I wear my heart on my sleeve,
Now what woman would want a guy like me?

Bruh I’m so fucked up.
I don’t even know where it ends.
I’m the poison that I preach about.
I hurt everyone. Family and friends.

Negligence from my mother
Arrogance from my father
You’d think I could learn from their mistakes,
But I never even bothered.

The woman who raised me.
Sometimes I treat her like shit.
It’s like I turn into Satan himself.
I don’t want it to happen but I can’t help it.

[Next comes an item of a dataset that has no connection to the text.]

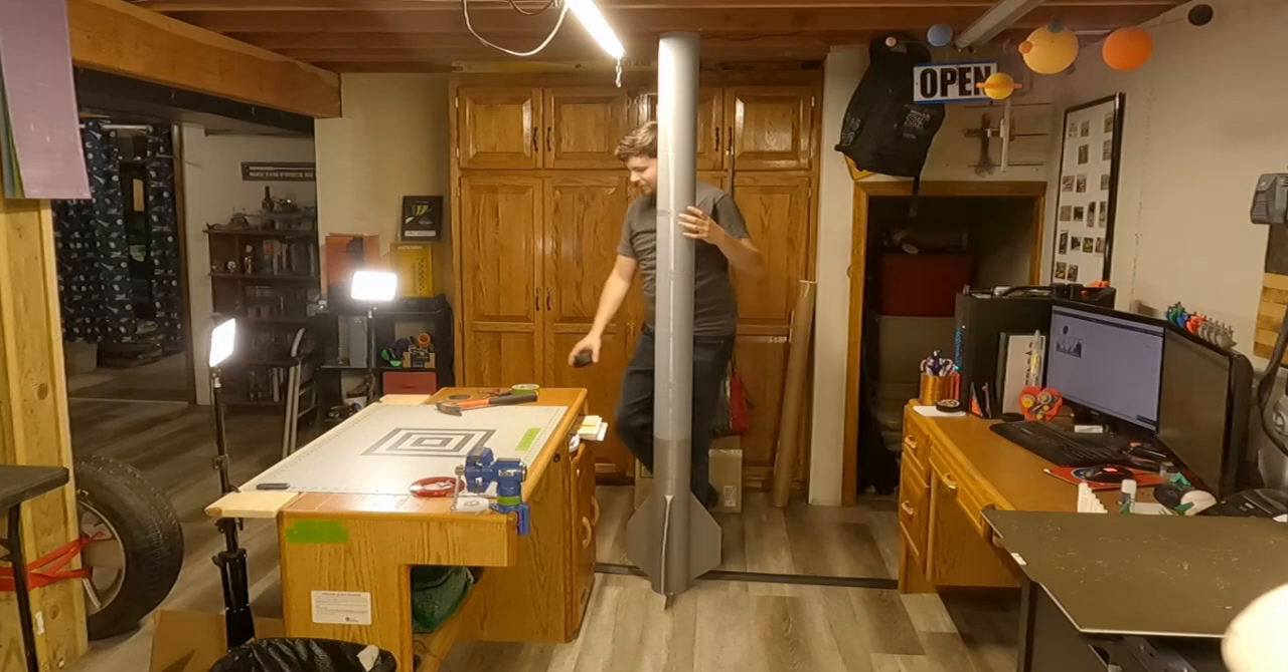And I don't even have my nose cone on there yet.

I swear I never asked for these problems.
Some of them are just born in me.
I don’t know what God’s intentions were
When he allowed me to be.

Because I’m honestly a failure.
That’s a truth I’ve never been able to accept.
I’m holding so much in, it’s driven me crazy
And I’ve never sought the proper help.

And sometimes I feel like it’s too late.
Sometimes I think it’s all over and done with.
But I forget I’m only 18.
And my life has only just started.

I just want to be better
And live life as happy as others.
I just want to do right.
For my brother, sisters, parents and grandmother.

I could be being too hard on myself.
I could just be whining.
But if that was the case, then at this moment
I probably wouldn’t be crying.

Maybe I just need a push from someone.
But I’ve hurt so many people, who’d be down?
I have family and friends but believe me when I say,
I never felt more alone than I do right now.